I don’t bury my agenda entirely; it guides the decisions I make, the options I suggest, the places where I spend my time and energy. It is the basis for the consultation I give. It informs how I participate on committees. It guides me in how I think about and experiment with new tools. But I have to put other people’s agendas first if I want to be successful. Because I’m a librarian: I don’t have control over a course, or a program, or a division. I can’t dictate how things are done. Librarians are powerful in that we sit in the middle between staff and faculty, we aren’t beholden to the same things either group is. We have a lot of independence. But along with that comes a gap: we can’t do big things with big agendas without allies.
So librarians want to teach students to be information literate, and we can’t do that on our own.

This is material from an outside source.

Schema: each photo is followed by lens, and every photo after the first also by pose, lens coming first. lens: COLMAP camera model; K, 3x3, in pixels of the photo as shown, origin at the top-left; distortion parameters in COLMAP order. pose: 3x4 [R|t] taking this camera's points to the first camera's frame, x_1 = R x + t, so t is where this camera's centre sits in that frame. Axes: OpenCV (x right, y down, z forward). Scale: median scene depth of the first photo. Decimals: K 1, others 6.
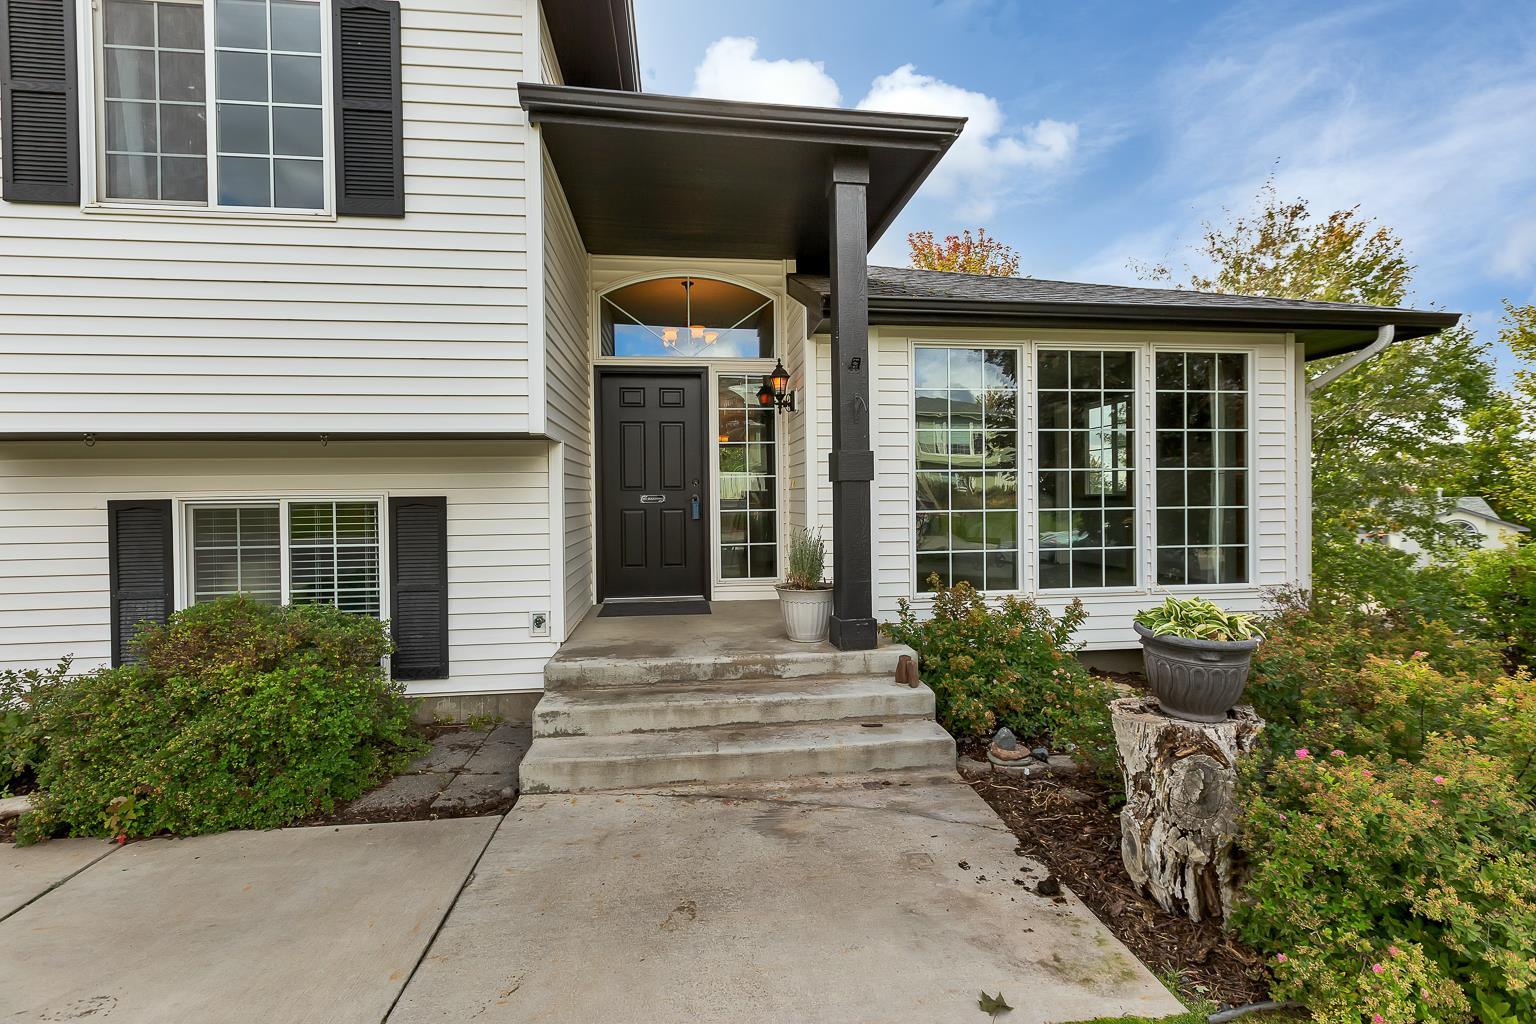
lens RADIAL K [[709.1, 0, 761.6], [0, 709.1, 503.4], [0, 0, 1]] dist [0.016272, -0.007303]
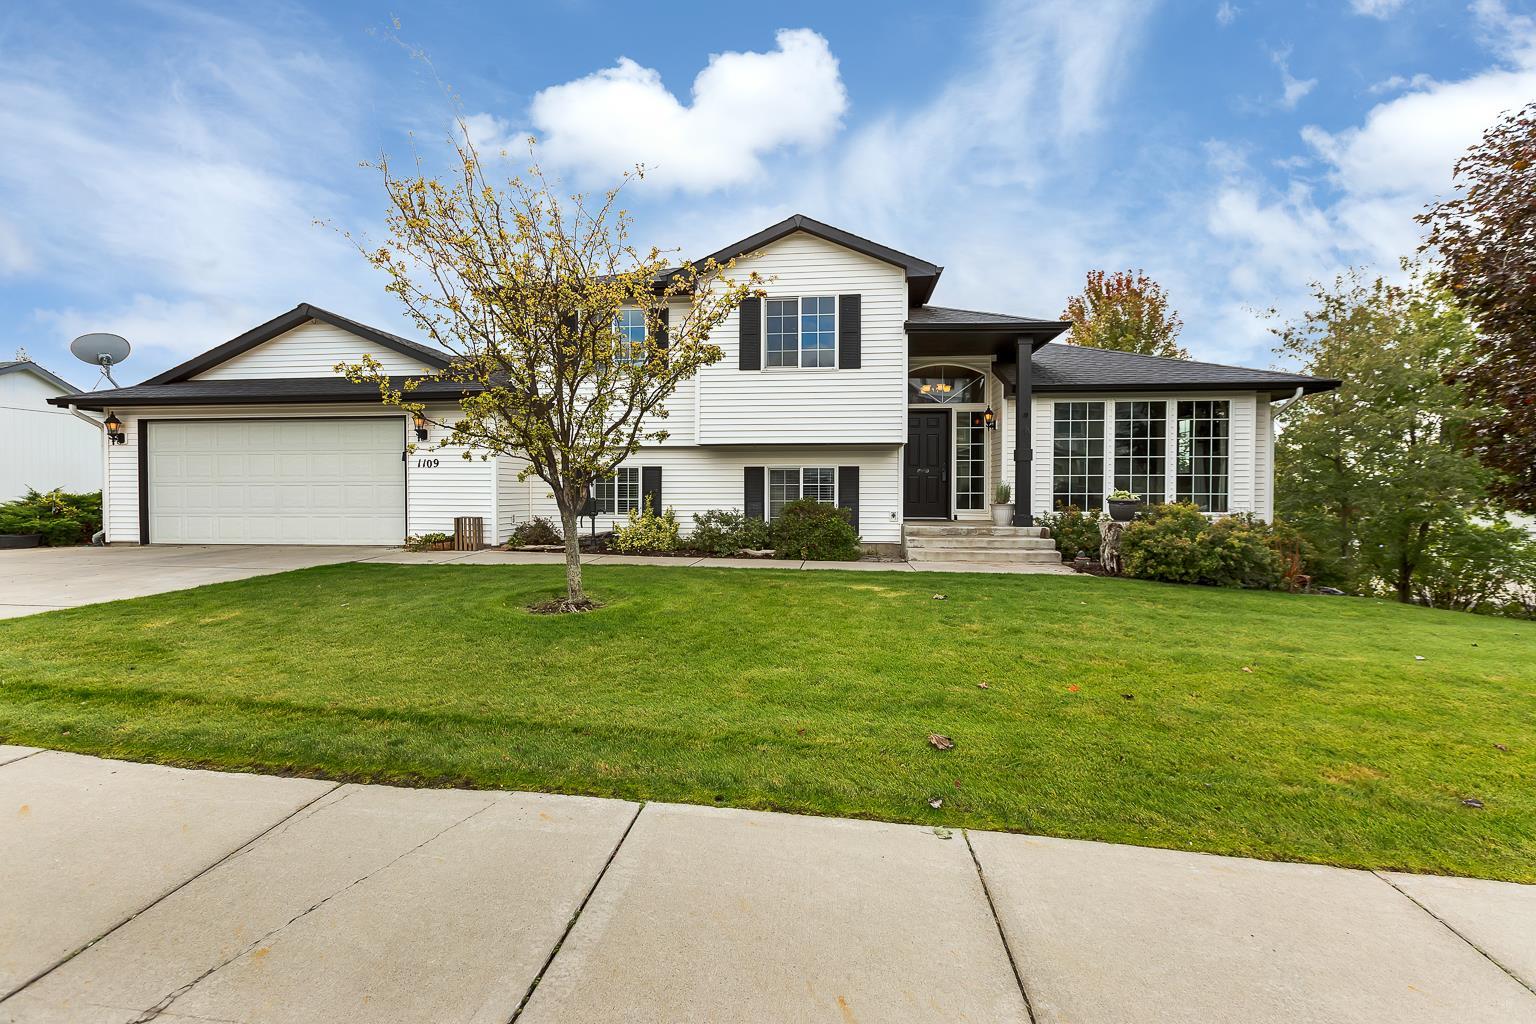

We can’t impact students without buy-in from faculty. And why is that? It’s because of the student agenda: students have one too. They share the keep it painless agenda that the faculty have, but added to it: get the highest grade I can for the smallest amount of effort I’m willing to expend. No one likes this agenda. People criticize it all the time, but keep in mind: we constructed it. A grade is the only motivation we give them. We want them to be there because they want to learn, but that’s not good enough. Grades are the currency of undergraduate life, and until we reward anything other than grades, that’s the world we’ll live in.
So if we want to impact students, we need to either change the currency system (possible, but difficult), or we have to get into the existing currency stream. In either case, we need to work through faculty to accomplish anything with regards to students. (Or: through certificate programs run by departments. Those are an excellent example of providing an alternate currency for undergraduates, and it works.) Our motherhood statements are wonderful and well-meaning, but we need to make the connection to the individual faculty agenda in order to bring all that good knowledge and skill to the students. All librarians know this, but it’s not enough to just bring our agenda to faculty. We need to work with their agenda first. We need to be indispensable first. As indispensable allies, we have some leverage and influence.
We can’t be the terrible trainer who trained me. We can’t be rigid about what we want everyone to know, regardless of their own goals and circumstances. We can’t rely on charity and goodwill; we need to be indispensable. We need to understand the agendas of our allies, and tailor our services and goals to support them. That doesn’t mean information literacy goals can’t shape what we do, but I don’t believe we can lead with them. Information literacy can’t be an addition to an existing curriculum: it needs to be the solution to a clear problem presented by the instructor. It needs to be the solution that leads to painlessness. A painless solution isn’t one you let go.
This is my (perhaps mercenary) perspective. Information literacy is great as an internal mandate, but it’s a tough sell otherwise.
No one wants or needs to contend with another agenda.